O embaixador diz que, mesmo depois dos avanços dos últimos anos, o Brasil padece de vulnerabilidades em pelo menos cinco áreas. A primeira é política. "O Brasil não faz parte ainda dos principais mecanismos de decisão em nível internacional. Não faz parte do Conselho de Segurança da ONU, do G-8", pondera.
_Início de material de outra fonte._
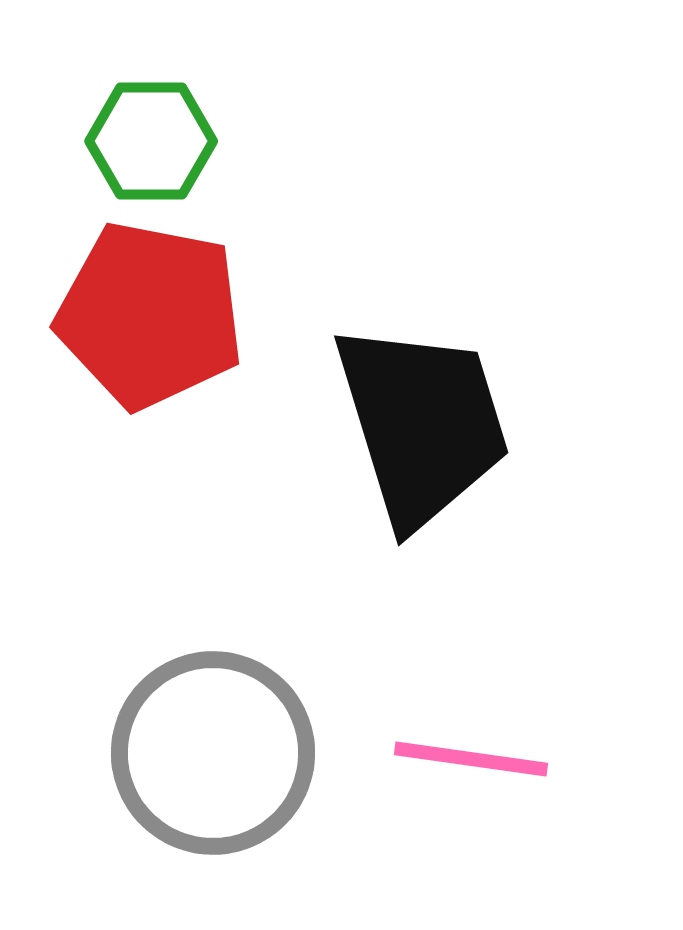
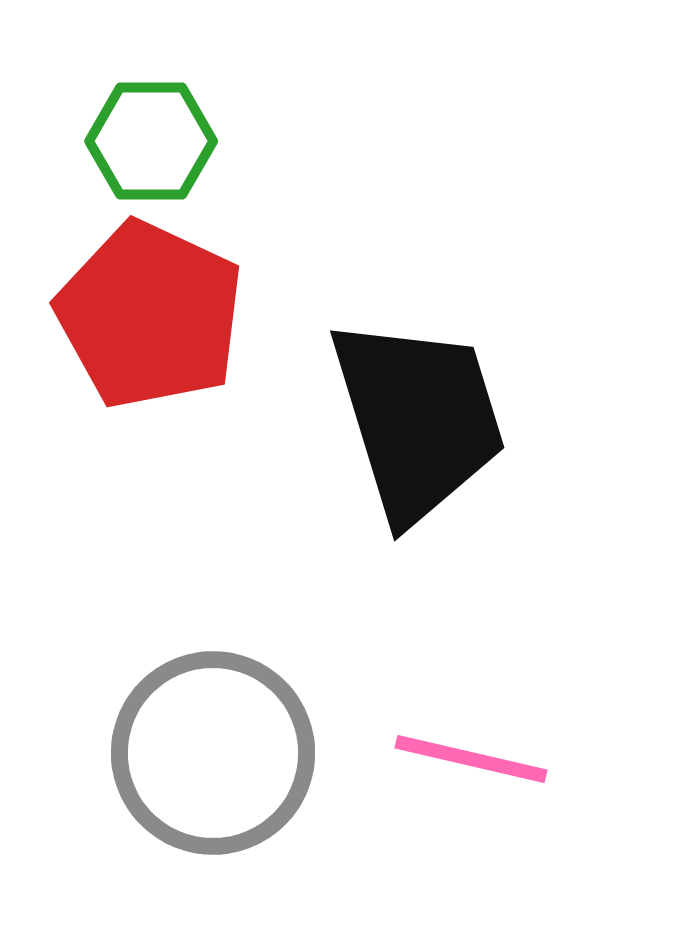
red pentagon: rotated 14 degrees clockwise
black trapezoid: moved 4 px left, 5 px up
pink line: rotated 5 degrees clockwise
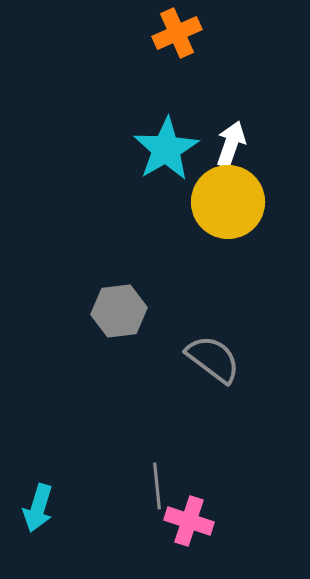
Uma outra vulnerabilidade está na área de defesa. "O país não tem recursos militares suficientes para defender seu território do ponto de vista terrestre, marítimo e aéreo."
A terceira área onde há deficiências é a tecnológica. Pinheiro Guimarães lembra que, enquanto os Estados Unidos registram 40 mil patentes por ano, o Brasil inscreve apenas 500. Outra área em que o país é vulnerável, afiança o ministro, é no campo da ideologia, "do ponto de vista das ideias". "Temos conhecimento do mundo normalmente através dos olhos dos outros." Se quiser ler um livro sobre os EUA, o brasileiro é obrigado a recorrer a autores americanos ou ingleses. Se o tema é a Rússia ou a França, idem. "Raramente encontramos livros de uma visão brasileira de um tema qualquer. Nós nos vemos sob os olhos dos estrangeiros e damos muito valor a isso. Vemos os temas mundiais vistos do ângulo de outros interesses, mas não do ângulo dos interesses brasileiros."
A quinta vulnerabilidade seria de natureza econômica. Uma prova disso, diz o embaixador, é a necessidade que o país tem de atrair capitais. A poupança externa tornaria o crescimento do país vulnerável no médio e longo prazos.
As deficiências do Brasil não se esgotam aí. O embaixador sustenta, sem receio de polemizar, que o Estado brasileiro é "muito pequeno" se comparado ao de outros países ("Há 500 municípios sem médicos"); não há coordenação entre os diferentes níveis de governo nas áreas de saúde e educação; a Câmara dos Deputados é pequena e, por isso, pouco representativa ("Há uma campanha permanente contra o Congresso desde 1822").
Nacionalista e alinhado com as vertentes mais à esquerda do governo, Pinheiro Guimarães não vê necessidade de mudança da política econômica. Mas, para ele, a política econômica de Lula não se restringe ao tripé macroeconômico (superávit primário-câmbio flutuante-metas para inflação) vigente desde 1999. Ela é a combinação de três políticas: "a política do BC", a política dos bancos estatais e de empresas públicas como a Petrobras e a política dos programas sociais, que têm ajudado a criar um grande mercado de consumo no país.
Concorde-se ou não com as ideias do ministro, que, no novo cargo, tem evitado falar sobre política externa, sua primeira especialidade, não é recomendável ignorá-lo. Com suas ideias, ele influencia uma geração inteira de diplomatas e burocratas. Tem trânsito livre no PT, onde é muito admirado. Contendor do tipo incansável, é um inconformado com a visão de que o Brasil é um país fadado à segunda divisão das nações. "Dos dez maiores países do mundo em território, PIB e população, apenas três reúnem as três condições: EUA, China e Brasil", argumenta.
Cristiano Romero é repórter especial e escreve às quartas-feiras.